___ TESTO DI RIFERIMENTO ___

È il caso di “Winning Streak”, il singolo, che era stato anticipato già a giugno, accompagnato da un bel video in bianco e nero di ambiente pugilistico. Non mi era sembrato granché all’inizio, forse proprio per la sua estrema semplicità (strofa, ritornello con armonie vocali, un’atmosfera da ballata folk piuttosto scontata) ma col crescere degli ascolti, proprio quella semplicità è risultata vincente, visto che oltretutto si accompagna ad una melodia totalmente azzeccata.
“Attraverso le lunghe estati e gli inverni freddi, che tu possa sempre avere qualcuno da stringere, e possa la fortuna attenderti ad ogni svolta del cammino, e possa la tua serie di vittorie non finire mai. Per cui lancia il dado, ragazzo, ho puntato i miei soldi su di te. Segui il mio consiglio adesso e gioca anche tu i tuoi soldi. Perché c’è qualcosa nei tuoi occhi che non puoi fingere, e possa la tua serie di vittorie non finire mai”. Parole bellissime, per una canzone che è soprattutto un augurio a vivere la vita pienamente, fino in fondo, confidando nelle proprie capacità e nel fatto di non essere soli. Una sorta di “Forever Young” versione 2015, sembrerebbe a tratti, e non è certo una cosa di cui vergognarsi.
Oppure la seconda traccia, “Wedding Ring”. È una ballata blues al limite dell’essenziale, costruita su due accordi e con un arrangiamento piuttosto scarno. Anche qui però ci sono bellezza e verità a palate, una domanda struggente sul matrimonio, se veramente possa bastare una promessa suggellata da un anello, per tenere in piedi quel che sembra così difficile da far durare: “Fede nuziale, fede nuziale, piccolo cerchio d’oro, sarai abbastanza forte da custodirla, da evitare che il suo amore diventi freddo?”.

___

> **CONSEGNE**:
A. Rispondi a queste domande sul testo sulle canzoni:
(i) In quale mese era stato anticipato il singolo "Winning Streak"?
(ii) Su quanti accordi è costruita "Wedding Ring"?
(iii) In che posizione dell'album si trova "Wedding Ring"?
B. Elenca tutti i titoli di canzoni citati tra virgolette nel testo sulle canzoni.
C. Riprendi il testo sulle canzoni e proseguilo dopo la sua ultima frase.
Le righe provengono da una fonte diversa.

___ RIGHE DI DATI ___

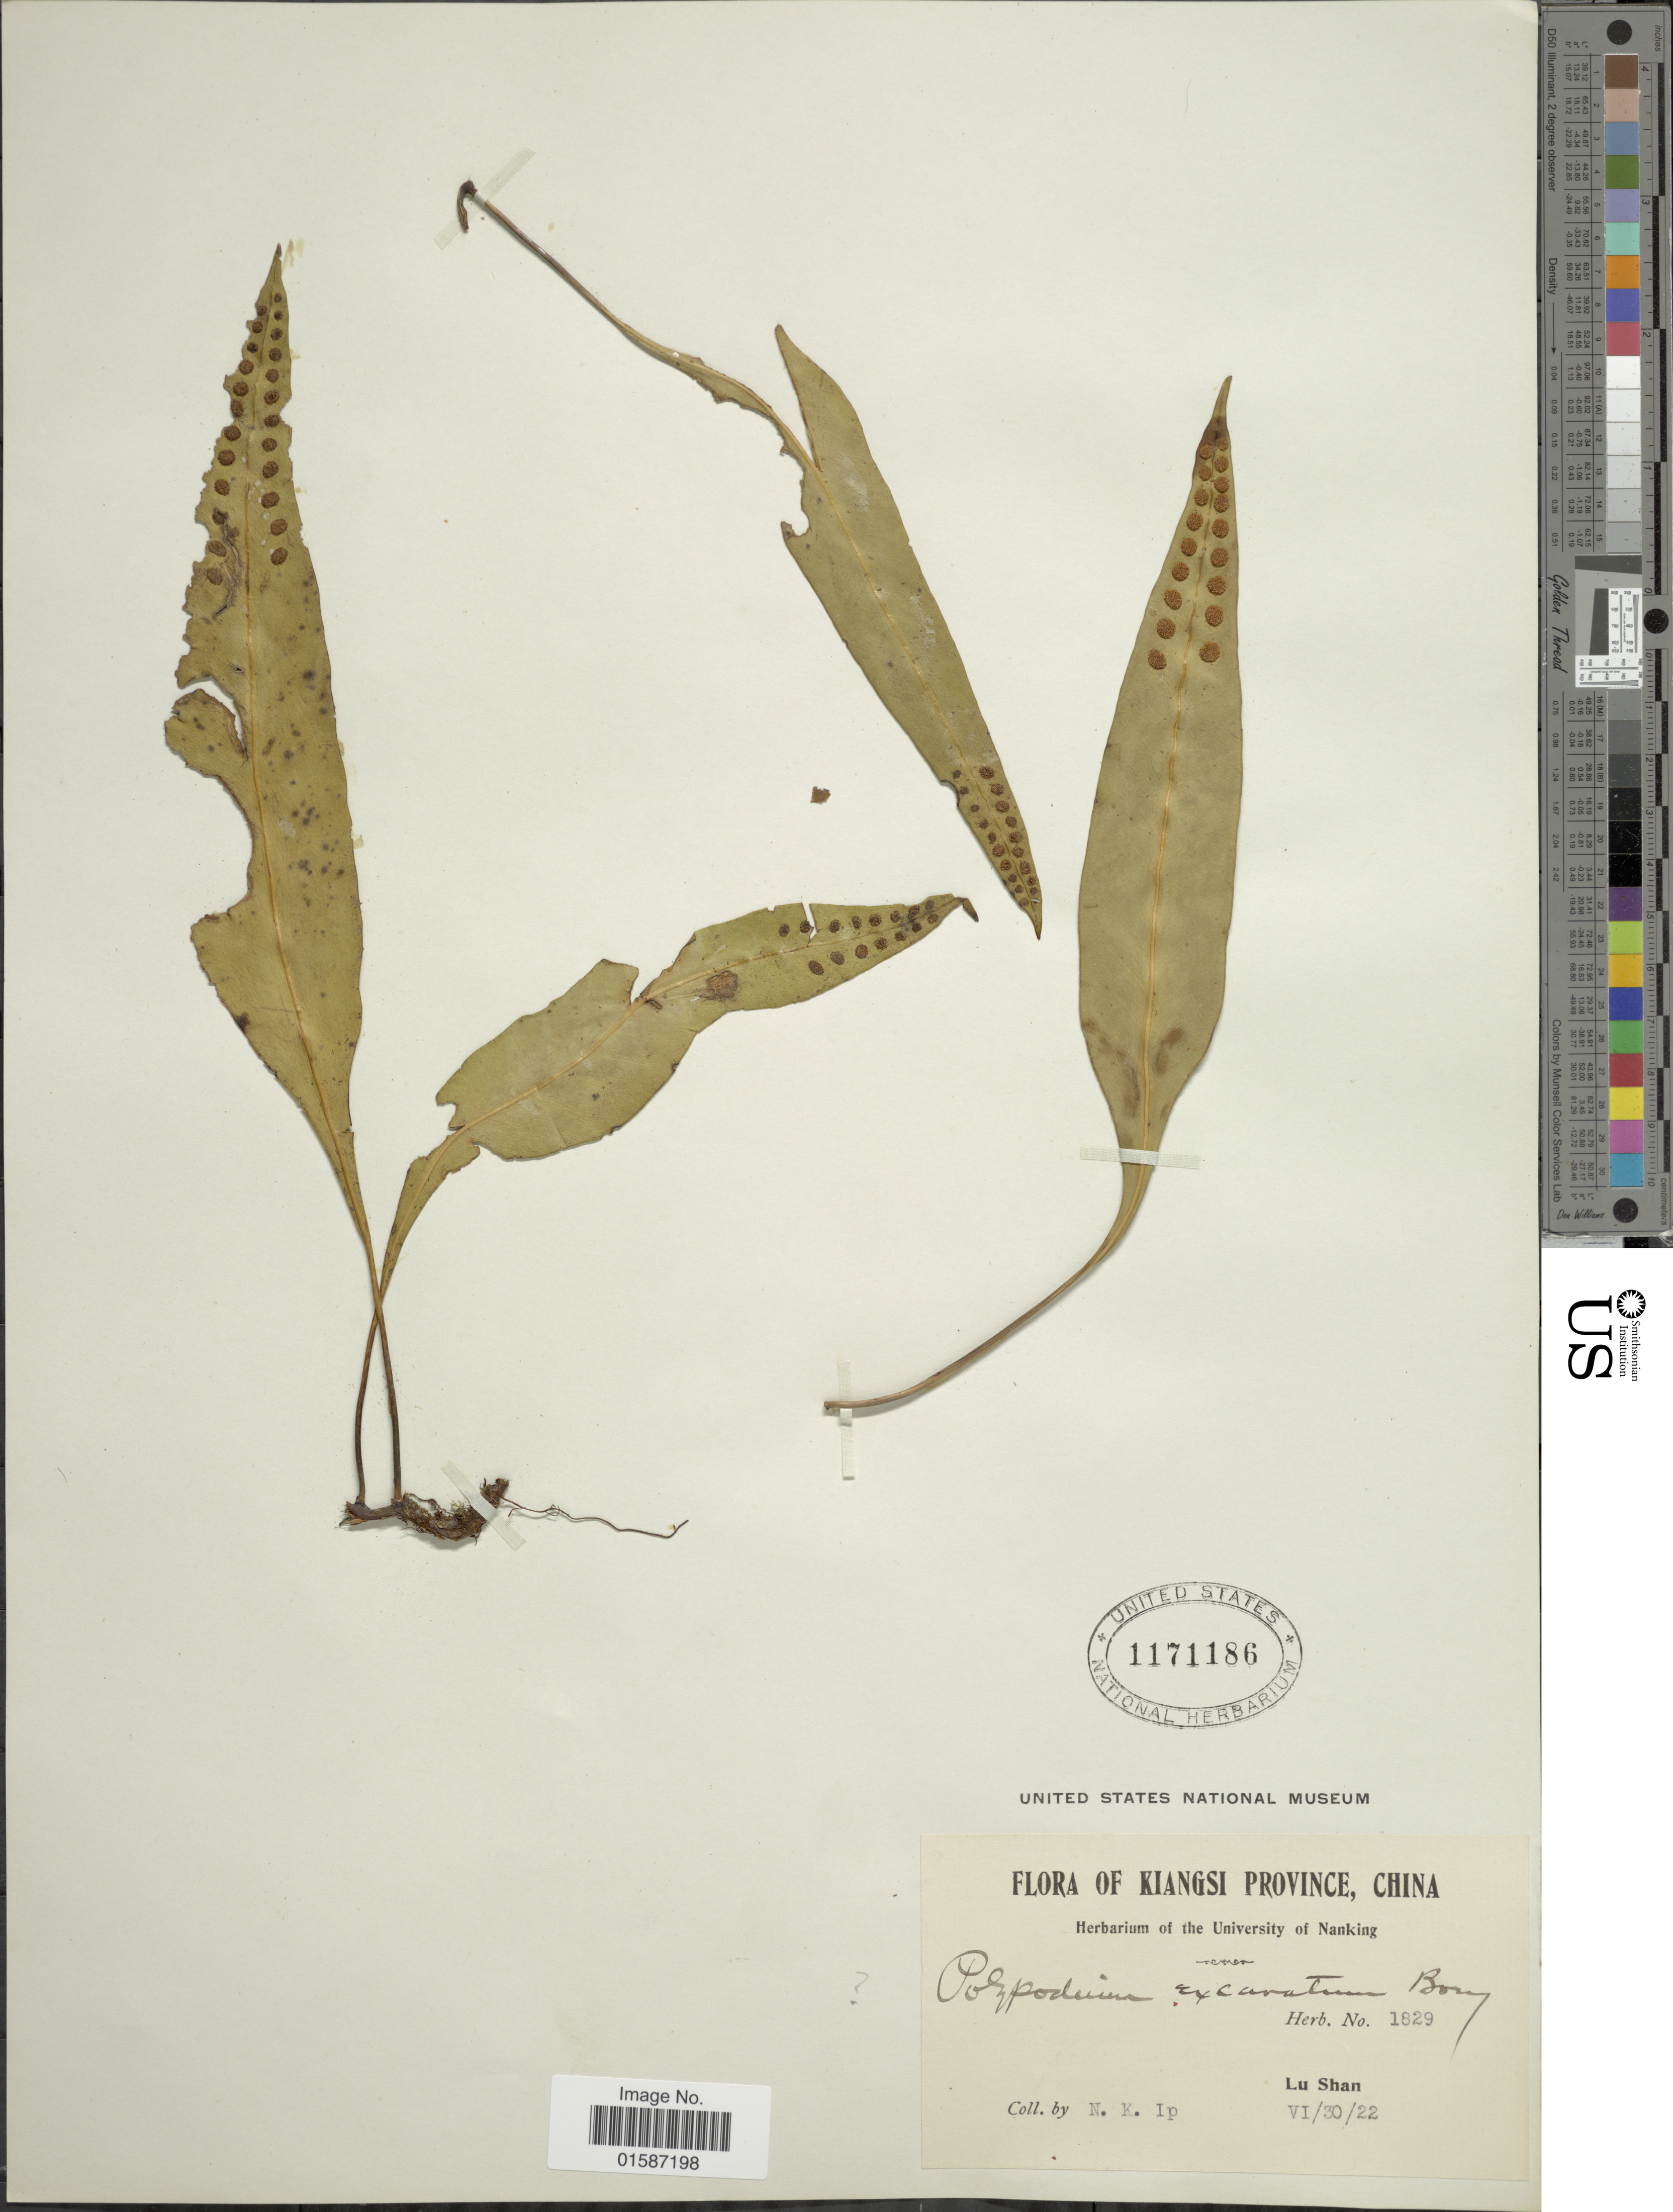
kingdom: Plantae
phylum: Tracheophyta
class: Polypodiopsida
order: Polypodiales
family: Polypodiaceae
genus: Neolepisorus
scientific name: Neolepisorus fortunei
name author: (T. Moore) Li S. Wang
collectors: N. Ip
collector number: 1829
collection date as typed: Transcribed d/m/y: 30/6/22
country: China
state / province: Jiangxi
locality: Kiangsi province, Lu Shan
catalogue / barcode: US 1171186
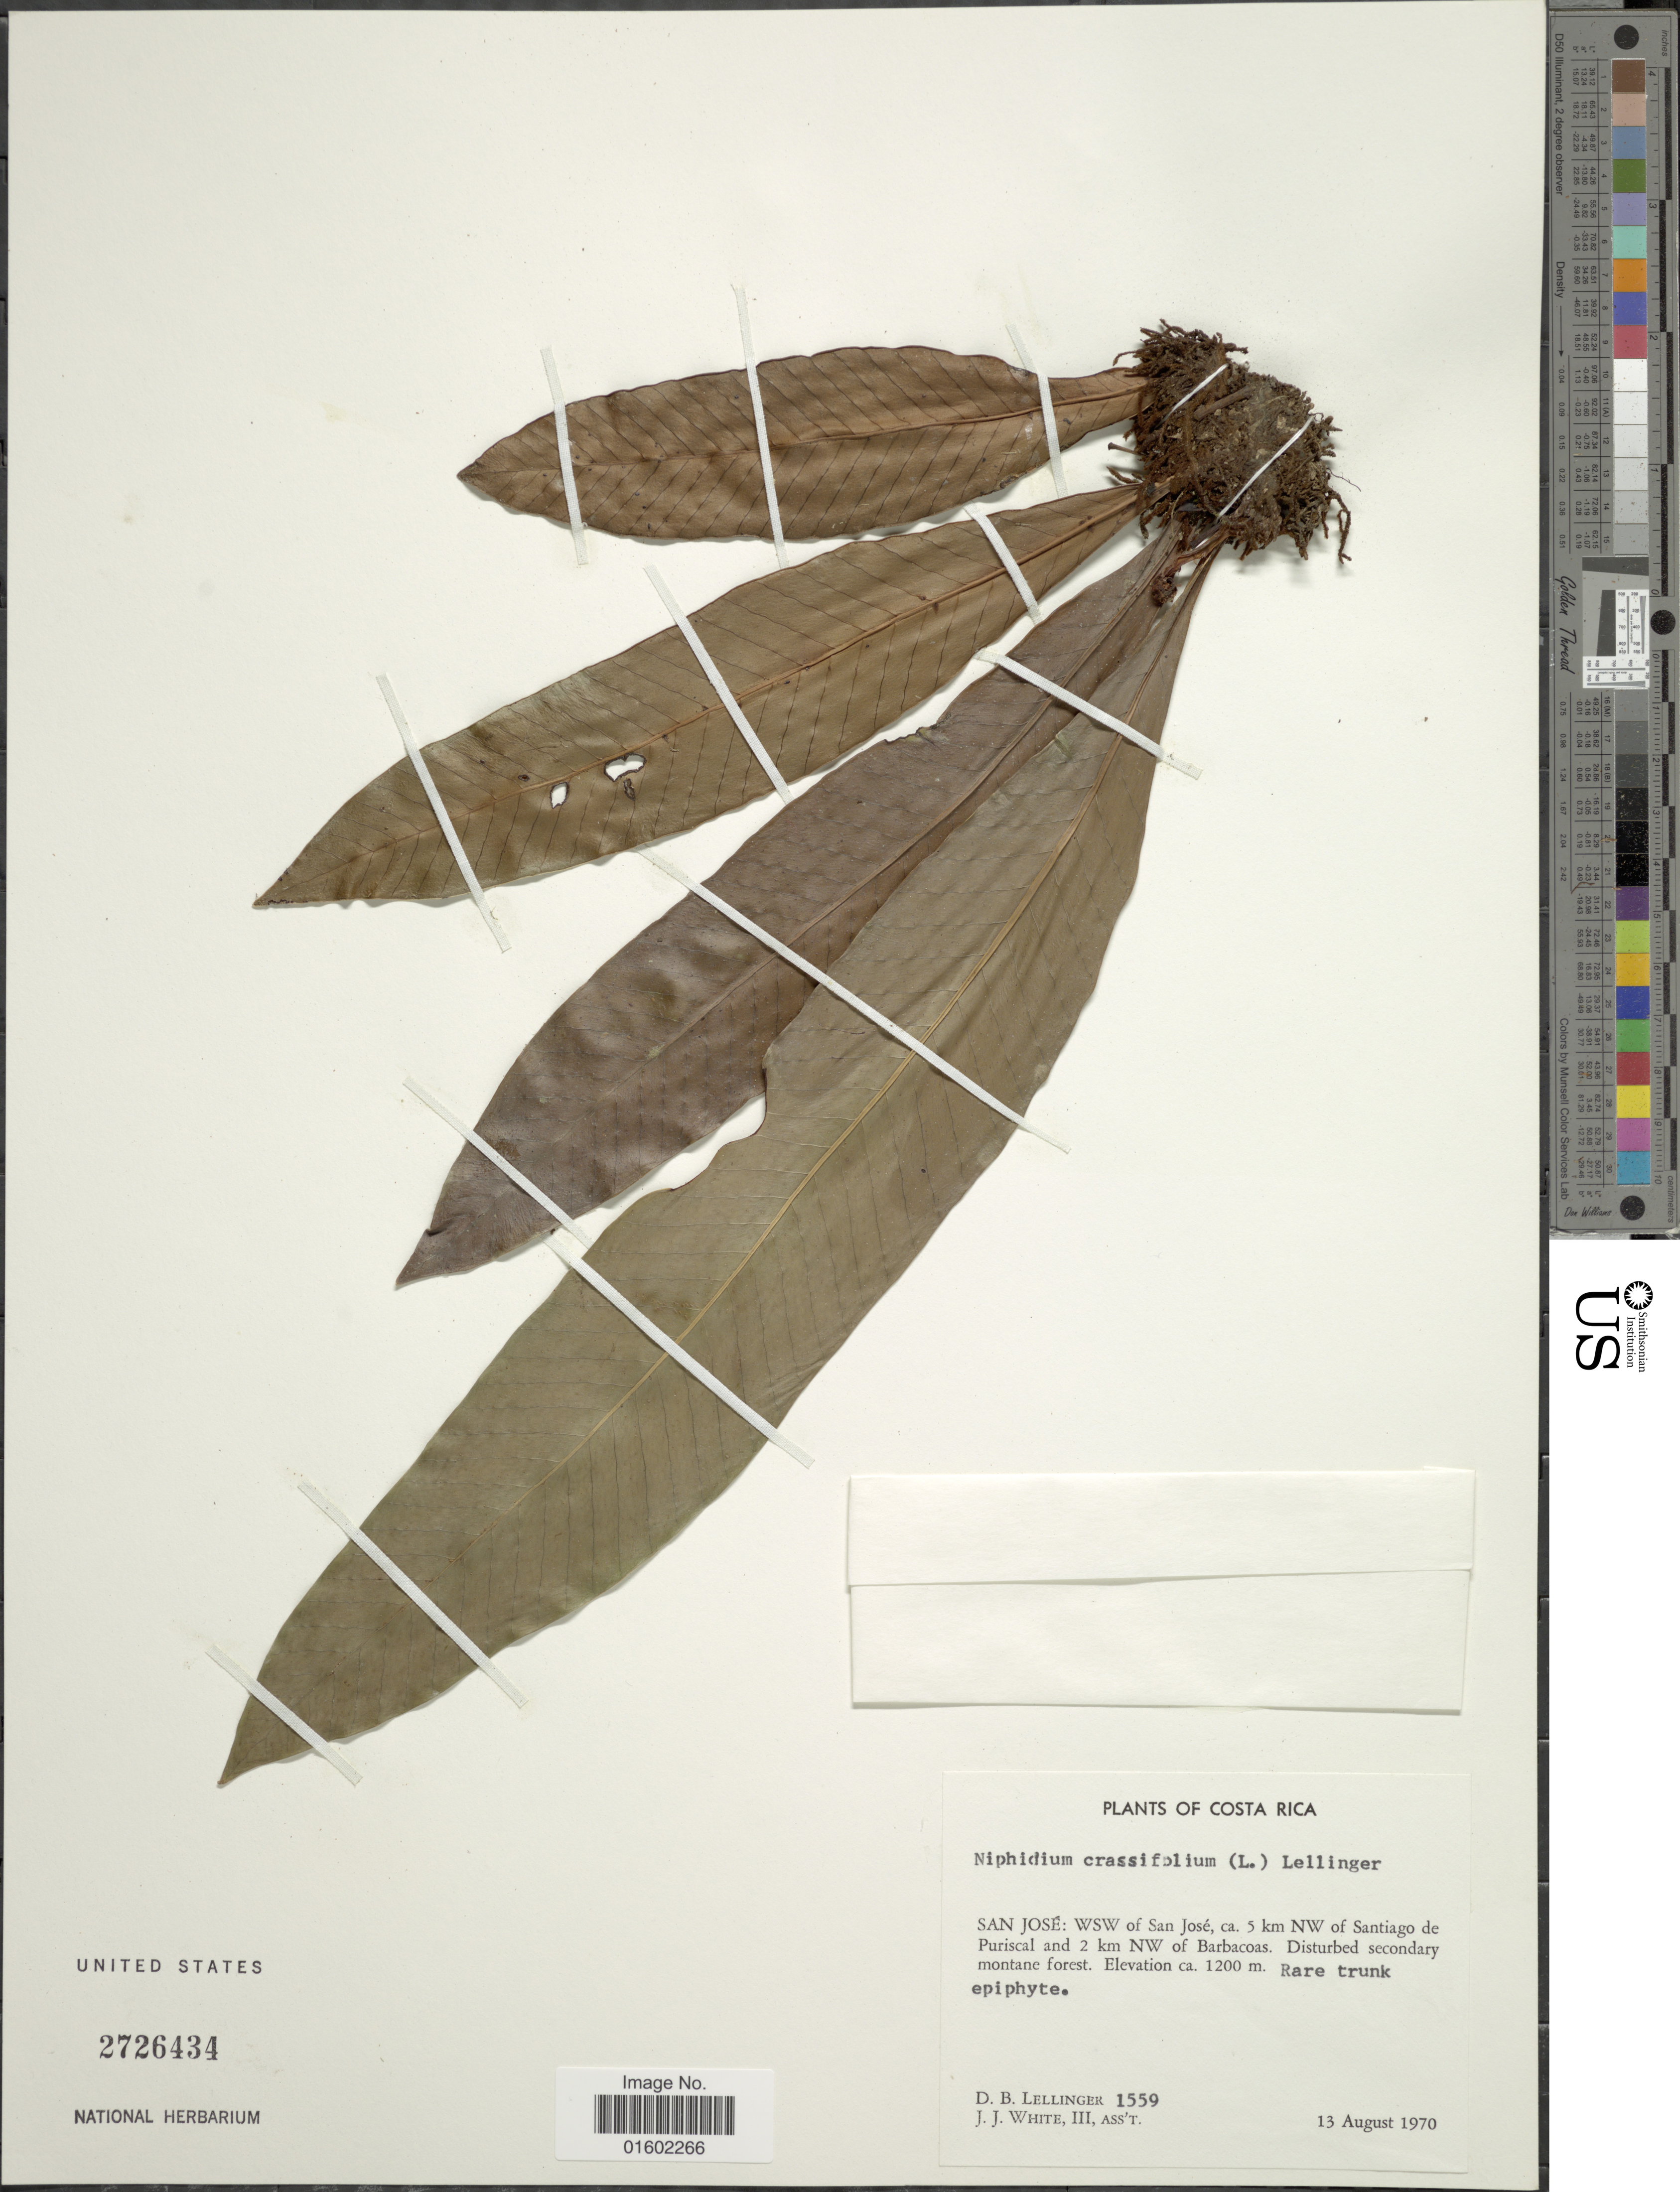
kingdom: Plantae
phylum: Tracheophyta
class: Polypodiopsida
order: Polypodiales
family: Polypodiaceae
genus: Niphidium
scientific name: Niphidium crassifolium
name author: (L.) Lellinger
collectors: D. B. Lellinger & J. J. White III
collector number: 1559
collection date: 1970-08-13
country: Costa Rica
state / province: San José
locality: WSW of San Jose, ca. 5 km NW of Santiago de Puriscal and 2 km NW of Barbacoas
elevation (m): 1200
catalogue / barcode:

___

> **SOLUZIONI**:
A.
(i) A giugno.
(ii) Su due accordi.
(iii) È la seconda traccia.

B. "Winning Streak", "Forever Young", "Wedding Ring"

C.
“Her Mercy” è invece un meraviglioso crescendo dal sapore gospel, che parte in sordina ed esplode in un tripudio di fiati e che sta a metà tra certe cose di “Moondance” e la “My City of Ruins” di Springsteen. Il testo ricorda che la misericordia, questa parola così incomprensibile, è in realtà ciò di cui ogni uomo sembra avere davvero bisogno (“Misericordia, misericordia che viene da te, senti la sua bellezza che ti scorre attraverso, lei ti libererà, lascerà libera la parola, misericordia, misericordia”.).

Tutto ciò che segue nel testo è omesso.